Transfers could use the help. I don’t mean to victimize transfers, who I know to be some of the toughest, smartest, most determined people I’ve met at Rice, but the data shows that the deck stacks itself against transfers from the start. A well-documented trend within academic research, “transfer shock” refers to the period of high stress leading to lower performance due to sharp changes in academic and social environments. But even when this initial shock wears off, transfers still face disproportionate academic and social challenges. 

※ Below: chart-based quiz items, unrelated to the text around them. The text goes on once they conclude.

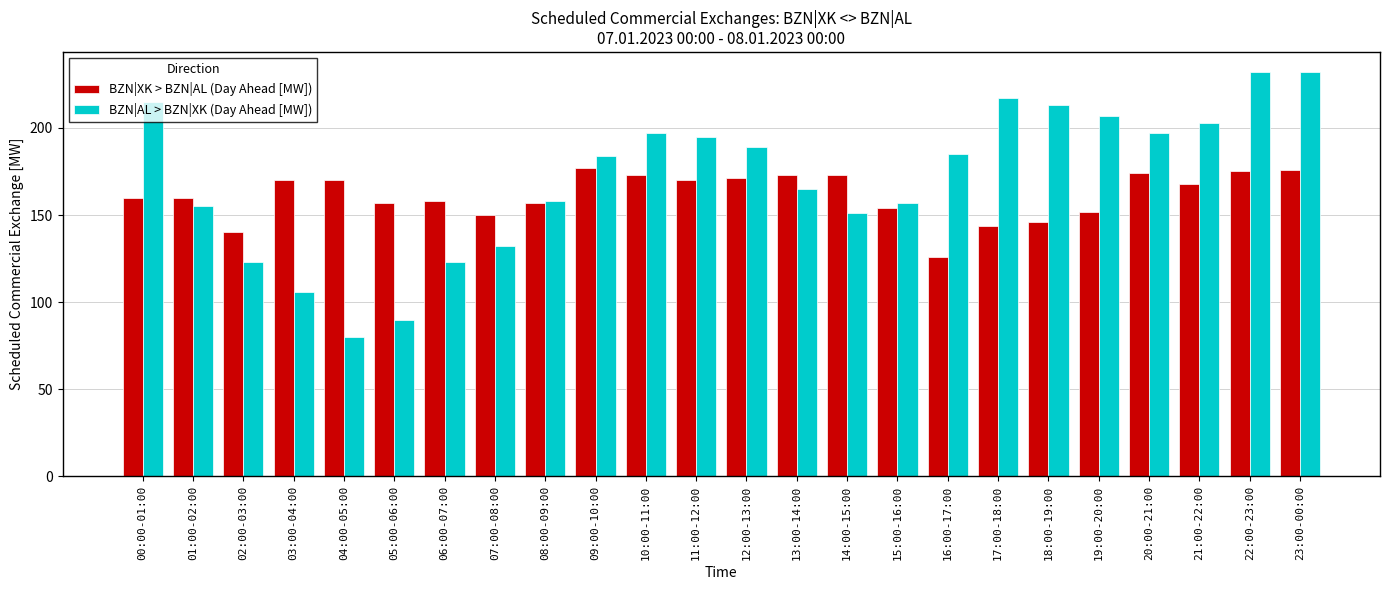

Between 09:00-10:00 and 20:00-21:00, which series saw the biggest shift?

BZN|AL > BZN|XK (Day Ahead [MW])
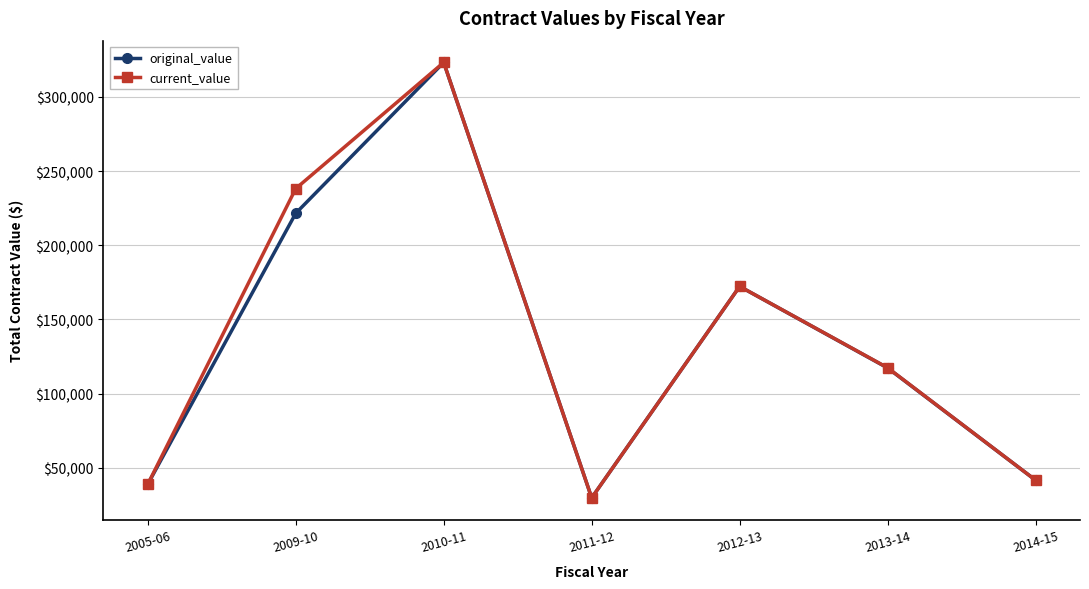

List the labels in order of current_value value, smallest first.

2011-12, 2005-06, 2014-15, 2013-14, 2012-13, 2009-10, 2010-11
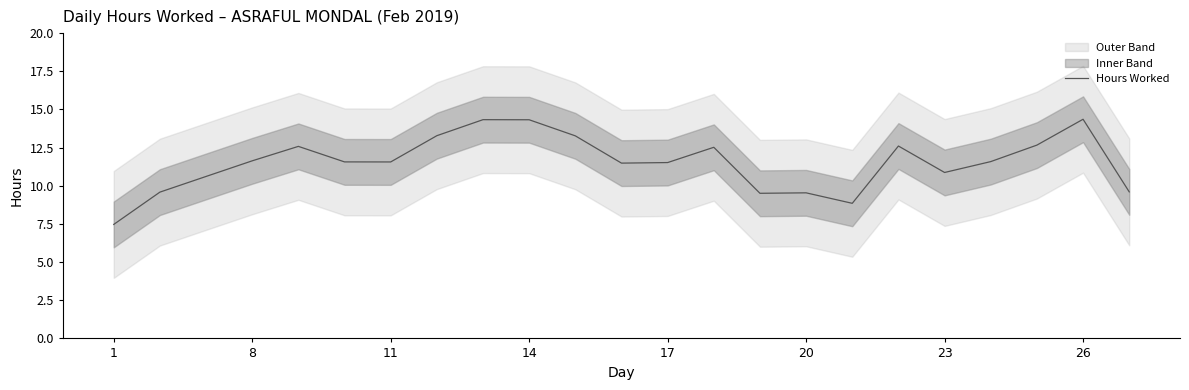

What is the minimum value for Hours Worked?

7.5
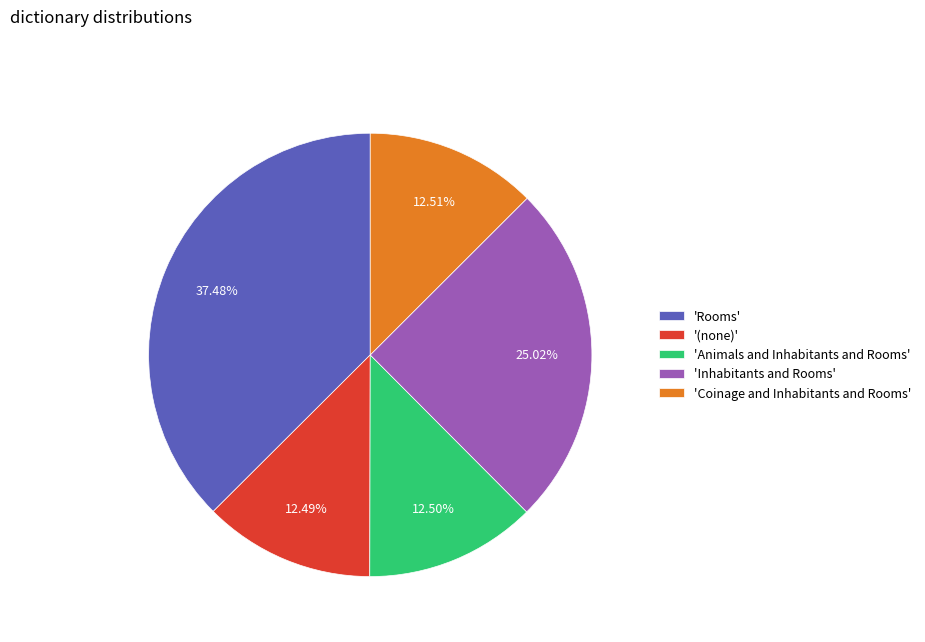

Which has a higher value, 'Animals and Inhabitants and Rooms' or 'Inhabitants and Rooms'?

'Inhabitants and Rooms'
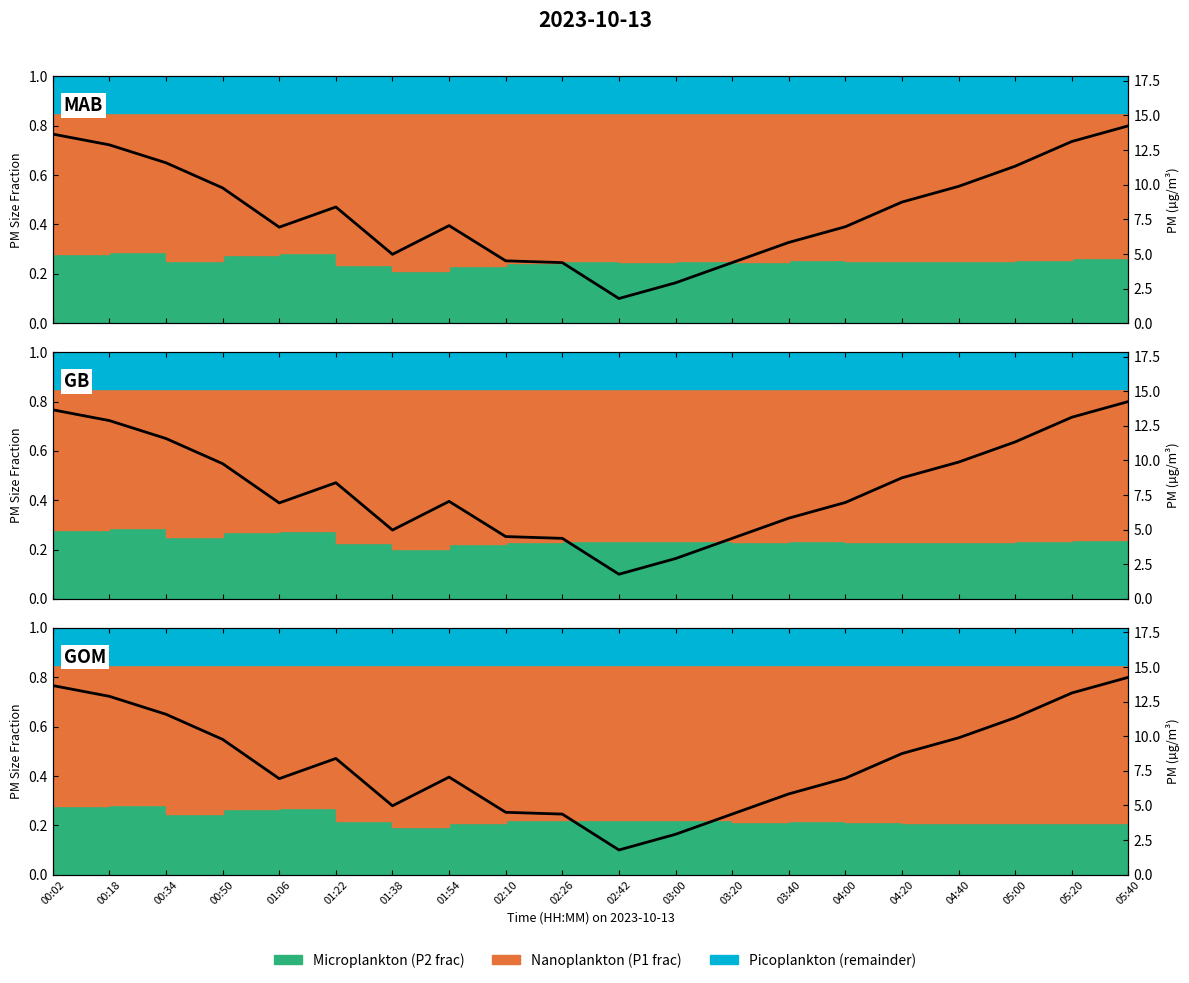

Reading right to left, transcribe all the data shown in this chart.

0.8	0.7	0.6	0.6	0.5	0.4	0.3	0.2	0.2	0.1	0.2	0.3	0.4	0.3	0.5	0.4	0.5	0.7	0.7	0.8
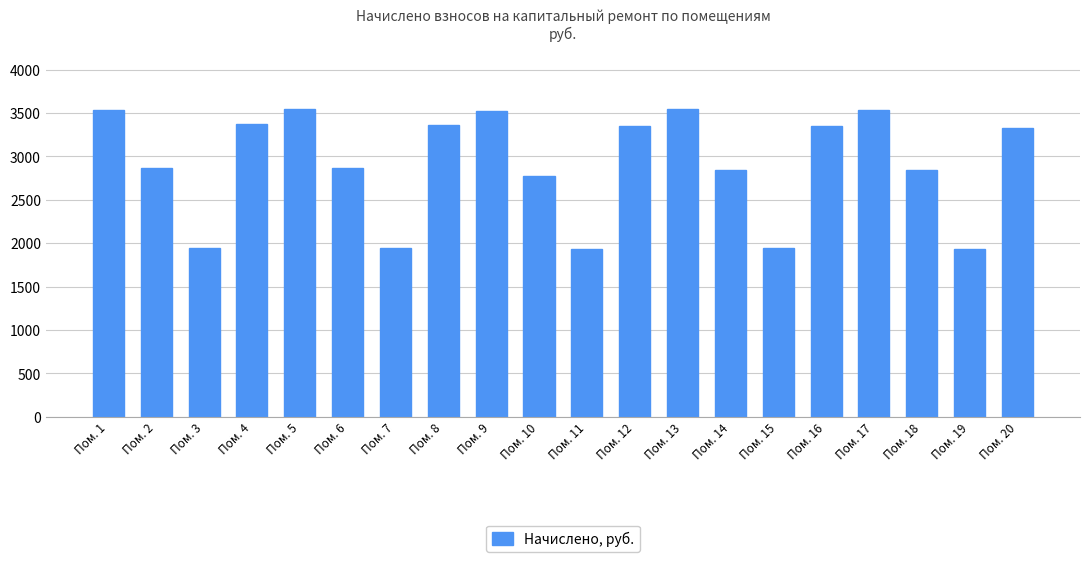

At which label does the data first exceed 3332?

Пом. 1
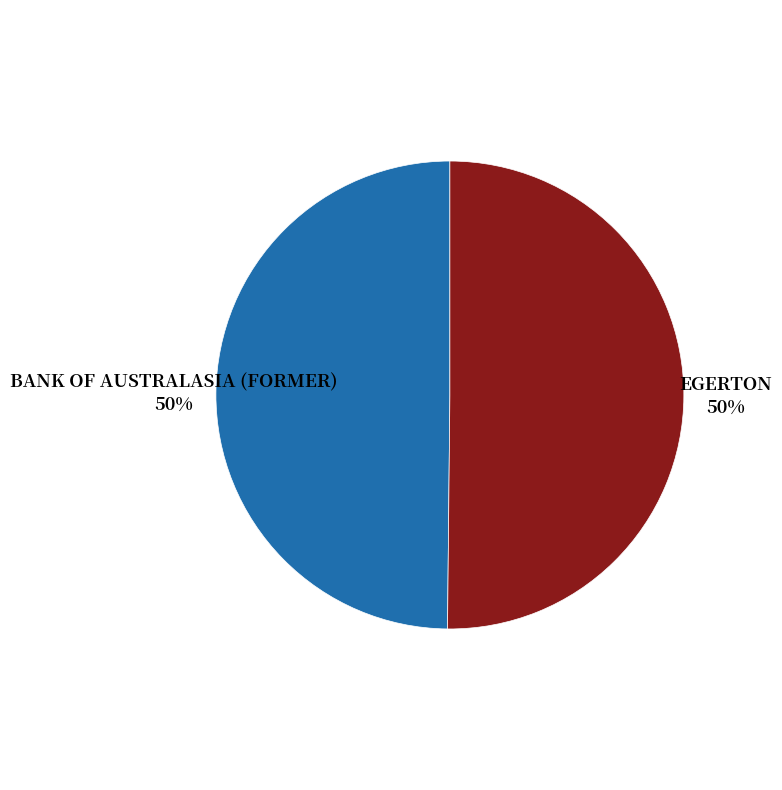

To the nearest percent, what is the average slice percentage?

50%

A 2011 study from the Maryland Higher Education Commission found that transfers from community colleges averaged just a 2.73 GPA in their first year at a new institution largely due to difficulties in adjustment. Even when transfers make it past their first year, a study from Western Washington University found that transfers who make it past the first two years at a new institution average five percent lower GPAs and are 10 percent less likely to graduate compared to equally accomplished freshman matriculators. On the social side, a study from the University of Michigan found that transfers score significantly lower on measures of social connectedness when compared to freshman new students. The combination of academic struggle and social alienation creates the perfect storm for mental health issues, with transfer students twice as likely to display depressive traits when compared to native students. Unfortunately, this can manifest itself in suicidal ideation and self-harm — a study indicated that transfers are more likely to self-harm and attempt to commit suicide.

These statistics are far from well known. Transfer students are not identified as the risk group they are — despite the fact that they are more likely to be survivors of sexual assault and face income insecurity. Advisor training largely continues to propagate that the only difference in advising transfer students is that you shouldn’t “baby” them because they’re older. This approach is not only controversial within the transfer community but also horrifically reductive to the unique stresses transfers face.

“But we don’t get enough transfer advisor applicants!” cries the chorus of overworked (and underpaid) coordinators. The lack of applicants arises from the lack of transfer advisors in the first place — transfer students are systematically disenfranchised from the moment they step onto this campus because of a lack of support and representation. It is not our responsibility as transfers to engage with colleges we feel ostracized from, it is the responsibility of coordinators to break the vicious cycle that has continued for years.

That said, don’t rest on your laurels because you managed to get a single transfer advisor on your team. Transfer students are perhaps the least monolithic group on campus, differing in previous institutions, races, sexualities and attitudes on transferring. A few weeks ago, I sat on a panel for transfer students and directly contradicted the answers of another transfer student I greatly respect. The transfer students in your O-Weeks will be similarly diverse and while one is better than none, multiple transfer advisors could better serve these students.

On top of that, transfer students are still awesome people and great advisors. While my status as a transfer influences how I advise, I hope I was able to be a good advisor absent this demographic point. Transfer students are some of the coolest, sweetest and most interesting people I’ve met with a truly unique viewpoint on college that I firmly believe they can offer to new students, transfer and non-transfer alike. O-Week should be about both making people from different backgrounds feel accepted and exposing people to new perspectives from others.

Adding more transfer students to advisor teams is not a cure all, but it’s a start. If we empower and serve transfer new students from the second they arrive at Rice by having more transfer representation among their advisors, I have no doubt that Rice will become a better community for all.